Публичное осуждение носителей вредных пережитков необходимо именно для активизации тех, кто все видит, но молчит, для тех, кто из ложной скромности, робости или по другой причине не остановит любителя поживиться за общий счет. Публичность осуждения напомнит ему, что нельзя стоять в стороне и возмущаться втихомолку, а надо действовать. Вспомните названную в Светланином письме некую тетю Шуру, которая «если не дашь, все равно украдет или обманет». Это же олицетворение воинствующего нахальства. Ей надо противопоставить воинствующую честность. Наступающую. Непримиримую.
Наступательность подразумевает прежде всего знание противника, зоркость нашего взгляда, умение рассмотреть и правильно оценить негативное явление, пока оно еще в зародыше. Наступление без знания противника обречено на провал. Это аксиома, альфа и омега идеологической борьбы. А пережитки прошлого — не таблица умножения, где дважды два всегда четыре. Они меняются, они весьма изобретательны в своей приспособляемости, в своей мимикрии. Каких только форм не приобретает самый уродливый из пережитков — урвать себе! Тут и мешок картошки, взятый из бурта, и кусок масла, не доложенный в торт, и заломленная шабашником лихая цена за постройку скотного двора, и проезд за грибами через хлебное поле, и проданная из-под прилавка за чаевые дефицитная вещь, и т. д., и т. д. Вскрытый, обнародованный, осужденный общественностью пережиток не исчезает сразу, он меняет форму, окраску, а это значит — нельзя ни приостанавливать, ни ослаблять нашего наступления. Оно должно быть систематическим и непримиримым.
Так что я все-таки напечатал бы Светланино письмо. А рядом другое, из далекого далека, письмо тридцатипятилетней давности, адресованное нам, ныне живущим.
Или я не прав? Переписываю строки письма с душевным трепетом, с острой болью в сердце. Мне кажется, я делаю что-то не то, приводя бессмертные слова здесь, в разговоре о человеческой мелочности. Впрочем, судите сами…

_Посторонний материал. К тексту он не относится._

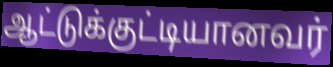
ஆட்டுக்குட்டியானவர்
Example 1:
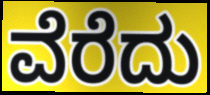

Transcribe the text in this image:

ವೆರೆದು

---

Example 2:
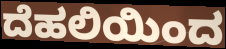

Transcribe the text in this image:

ದೆಹಲಿಯಿಂದ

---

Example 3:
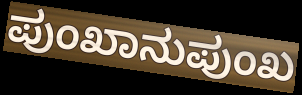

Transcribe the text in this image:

ಪುಂಖಾನುಪುಂಖ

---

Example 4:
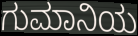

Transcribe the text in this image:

ಗುಮಾನಿಯ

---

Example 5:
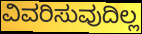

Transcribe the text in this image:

ವಿವರಿಸುವುದಿಲ್ಲ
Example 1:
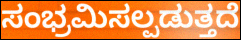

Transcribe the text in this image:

ಸಂಭ್ರಮಿಸಲ್ಪಡುತ್ತದೆ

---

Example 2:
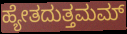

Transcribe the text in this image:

ಹ್ಯೇತದುತ್ತಮಮ್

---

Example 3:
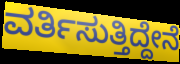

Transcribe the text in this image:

ವರ್ತಿಸುತ್ತಿದ್ದೇನೆ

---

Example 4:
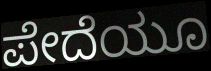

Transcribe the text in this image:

ಪೇದೆಯೂ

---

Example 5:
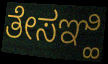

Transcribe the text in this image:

ತೇಸಞ್ಹಿ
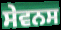
ਸੇਵਨਸ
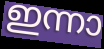
ഇന്നാ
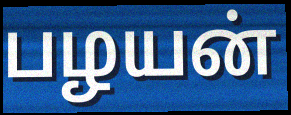
பழயன்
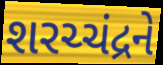
શરચ્ચંદ્રને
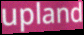
upland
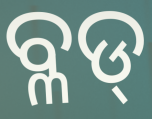
ବ୍ଳଡ୍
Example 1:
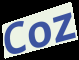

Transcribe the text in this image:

Coz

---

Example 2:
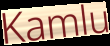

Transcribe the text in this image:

Kamlu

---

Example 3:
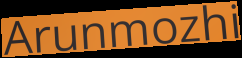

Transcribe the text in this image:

Arunmozhi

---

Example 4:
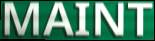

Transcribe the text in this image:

MAINT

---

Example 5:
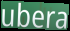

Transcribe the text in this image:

ubera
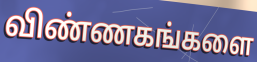
விண்ணகங்களை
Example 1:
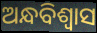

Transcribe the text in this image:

ଅନ୍ଧବିଶ୍ଵାସ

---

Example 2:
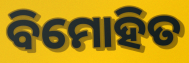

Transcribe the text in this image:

ବିମୋହିତ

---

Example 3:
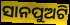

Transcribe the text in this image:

ସାନପୁଅଟି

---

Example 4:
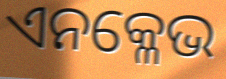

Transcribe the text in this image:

ଏନକ୍ଳେଭ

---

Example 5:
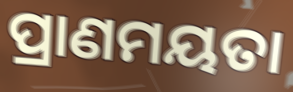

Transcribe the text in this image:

ପ୍ରାଣମୟତା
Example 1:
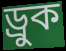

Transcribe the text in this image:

ড্রুক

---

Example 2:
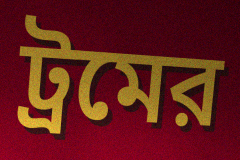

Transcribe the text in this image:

ট্রমের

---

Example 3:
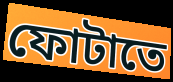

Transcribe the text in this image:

ফোটাতে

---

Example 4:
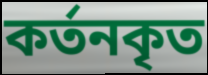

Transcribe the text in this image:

কর্তনকৃত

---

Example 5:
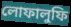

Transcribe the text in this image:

লোফালুফি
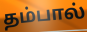
தம்பால்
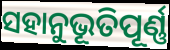
ସହାନୁଭୂତିପୂର୍ଣ୍ଣ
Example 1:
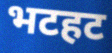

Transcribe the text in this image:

भटहट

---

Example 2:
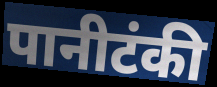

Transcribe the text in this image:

पानीटंकी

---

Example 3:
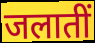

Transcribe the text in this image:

जलातीं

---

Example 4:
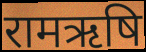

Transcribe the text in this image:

रामऋषि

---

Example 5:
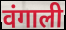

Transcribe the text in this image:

वंगाली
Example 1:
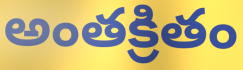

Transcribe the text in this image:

అంతక్రితం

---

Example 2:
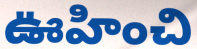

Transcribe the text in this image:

ఊహించి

«Приближается черная страшная минута. Все тело изувечено… Но умираю молча. Страшно умирать в 22 года. Как хотелось жить! Во имя жизни будущих после нас людей, во имя тебя, Родина, уходим мы… Расцветай, будь прекрасна, родимая, и прощай.
«Во имя жизни будущих после нас людей»… Во имя тебя, Светлана, во имя детей твоих. Возьми лист бумаги, напиши крупно этот великий завет павших, повесь на видном месте в квартире. Он поможет тебе стать человеком, он не даст уснуть совести. В твоем сердце будет жить бессмертная Паша Савельева, девушка из деревеньки Зарубино под Ржевом, героиня Луцкого подполья, оставившая нам свое письмо на стене гестаповской тюрьмы.

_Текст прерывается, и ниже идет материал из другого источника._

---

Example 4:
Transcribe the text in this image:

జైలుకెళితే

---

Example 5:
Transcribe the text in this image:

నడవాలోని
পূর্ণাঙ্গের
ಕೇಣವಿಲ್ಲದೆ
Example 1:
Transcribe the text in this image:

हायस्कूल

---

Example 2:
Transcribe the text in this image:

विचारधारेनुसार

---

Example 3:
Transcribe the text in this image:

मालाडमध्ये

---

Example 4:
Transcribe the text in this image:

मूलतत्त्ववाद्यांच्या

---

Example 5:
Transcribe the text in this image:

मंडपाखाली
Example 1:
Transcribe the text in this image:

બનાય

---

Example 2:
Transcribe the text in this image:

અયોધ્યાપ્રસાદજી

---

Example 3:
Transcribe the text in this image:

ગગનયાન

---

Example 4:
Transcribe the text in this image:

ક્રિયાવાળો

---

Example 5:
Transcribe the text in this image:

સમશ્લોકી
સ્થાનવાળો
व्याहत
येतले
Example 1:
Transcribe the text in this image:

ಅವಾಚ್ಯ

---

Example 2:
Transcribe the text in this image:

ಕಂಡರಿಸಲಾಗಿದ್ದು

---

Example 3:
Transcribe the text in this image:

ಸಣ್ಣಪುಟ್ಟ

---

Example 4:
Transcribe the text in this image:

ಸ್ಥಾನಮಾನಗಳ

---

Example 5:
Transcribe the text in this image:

Мало носить цветы к обелискам над братскими могилами, надо носить в сердце имена павших за наше счастье, надо сделать память о них своей совестью.
Письмо Паши Савельевой — это высочайшая мерка, которой надо мерить каждый прожитый день, это высший судия всей нашей жизни!

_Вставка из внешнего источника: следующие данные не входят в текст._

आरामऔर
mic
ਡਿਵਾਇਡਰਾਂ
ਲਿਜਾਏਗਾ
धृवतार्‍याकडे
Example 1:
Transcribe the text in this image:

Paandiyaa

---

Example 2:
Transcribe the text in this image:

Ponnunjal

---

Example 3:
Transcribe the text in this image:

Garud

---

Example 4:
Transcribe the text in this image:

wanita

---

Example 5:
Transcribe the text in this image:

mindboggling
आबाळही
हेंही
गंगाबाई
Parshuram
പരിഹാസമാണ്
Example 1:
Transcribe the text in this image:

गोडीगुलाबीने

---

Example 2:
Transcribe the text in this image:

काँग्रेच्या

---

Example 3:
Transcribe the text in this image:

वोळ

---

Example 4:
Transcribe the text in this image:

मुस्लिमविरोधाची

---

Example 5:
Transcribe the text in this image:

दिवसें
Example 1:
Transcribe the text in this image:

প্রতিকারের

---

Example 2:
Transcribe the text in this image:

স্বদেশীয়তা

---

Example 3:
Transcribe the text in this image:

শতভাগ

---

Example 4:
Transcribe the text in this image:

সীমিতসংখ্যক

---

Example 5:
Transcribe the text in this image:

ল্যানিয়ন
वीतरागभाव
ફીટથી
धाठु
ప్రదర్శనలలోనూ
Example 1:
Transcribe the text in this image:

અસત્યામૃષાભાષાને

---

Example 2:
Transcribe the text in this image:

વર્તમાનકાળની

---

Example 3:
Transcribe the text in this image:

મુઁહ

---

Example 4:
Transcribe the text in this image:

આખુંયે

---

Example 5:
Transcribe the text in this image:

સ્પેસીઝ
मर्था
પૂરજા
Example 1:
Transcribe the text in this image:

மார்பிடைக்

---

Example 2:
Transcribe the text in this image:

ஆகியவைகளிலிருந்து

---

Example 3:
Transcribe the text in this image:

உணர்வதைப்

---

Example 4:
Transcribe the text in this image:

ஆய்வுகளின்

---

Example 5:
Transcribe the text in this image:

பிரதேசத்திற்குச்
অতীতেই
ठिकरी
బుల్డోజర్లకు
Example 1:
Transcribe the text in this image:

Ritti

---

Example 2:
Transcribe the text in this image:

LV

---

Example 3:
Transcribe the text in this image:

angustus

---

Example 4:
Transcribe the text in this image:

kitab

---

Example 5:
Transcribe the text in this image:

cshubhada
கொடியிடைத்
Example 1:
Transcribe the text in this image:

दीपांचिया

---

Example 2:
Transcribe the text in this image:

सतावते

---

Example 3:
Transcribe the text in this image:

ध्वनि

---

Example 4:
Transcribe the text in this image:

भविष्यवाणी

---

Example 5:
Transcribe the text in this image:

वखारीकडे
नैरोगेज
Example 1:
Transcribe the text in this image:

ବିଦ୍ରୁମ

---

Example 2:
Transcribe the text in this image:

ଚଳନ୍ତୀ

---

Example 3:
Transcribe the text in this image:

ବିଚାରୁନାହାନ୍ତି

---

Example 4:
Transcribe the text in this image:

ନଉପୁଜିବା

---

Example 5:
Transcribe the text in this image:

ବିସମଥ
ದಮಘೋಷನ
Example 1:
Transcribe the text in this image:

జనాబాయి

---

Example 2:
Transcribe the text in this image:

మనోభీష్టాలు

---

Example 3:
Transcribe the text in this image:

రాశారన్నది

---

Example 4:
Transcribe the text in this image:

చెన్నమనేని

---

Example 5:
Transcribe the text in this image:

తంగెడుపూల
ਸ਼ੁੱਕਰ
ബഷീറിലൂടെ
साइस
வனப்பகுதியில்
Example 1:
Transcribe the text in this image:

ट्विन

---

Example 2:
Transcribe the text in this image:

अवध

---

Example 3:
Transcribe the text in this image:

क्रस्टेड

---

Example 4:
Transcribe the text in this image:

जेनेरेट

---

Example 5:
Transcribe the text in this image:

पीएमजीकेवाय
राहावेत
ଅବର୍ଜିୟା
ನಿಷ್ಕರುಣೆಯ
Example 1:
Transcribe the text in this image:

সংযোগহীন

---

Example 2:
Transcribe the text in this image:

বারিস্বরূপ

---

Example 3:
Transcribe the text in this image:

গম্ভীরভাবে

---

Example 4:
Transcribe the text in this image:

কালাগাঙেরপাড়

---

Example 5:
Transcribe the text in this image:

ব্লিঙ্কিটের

Вот почему я все-таки привожу его здесь. Без идеала жить нельзя!
Пал Ваныч ростом — полмужика, а по силе — двоих пересилит: широк и кряжист. Голова лобастая, глаза маленькие, бледно-синие, как отцветшие васильки, голос тонкий и пронзительный. Он числился у нас в детдоме столяром, но, будучи мастером на все руки, делал все, в чем нужда была: клал печи, рубил постройки, вязал рамы, чинил кровати… Всякое дело он исполнял умело и старательно. В силу своей всеумелости был он независим и прямолинеен, резал правду-матку в глаза. У деревенских правдолюбцев обычно повышенное самомнение, но, к чести Пал Ваныча сказать, он этим не страдал, неприятную правду он высказывал исключительно из уважения к делу. В его представлении любое дело, большое оно или маленькое, нельзя делать кое-как, а должно исполнять со всей добросовестностью. Его устами говорил Мастер.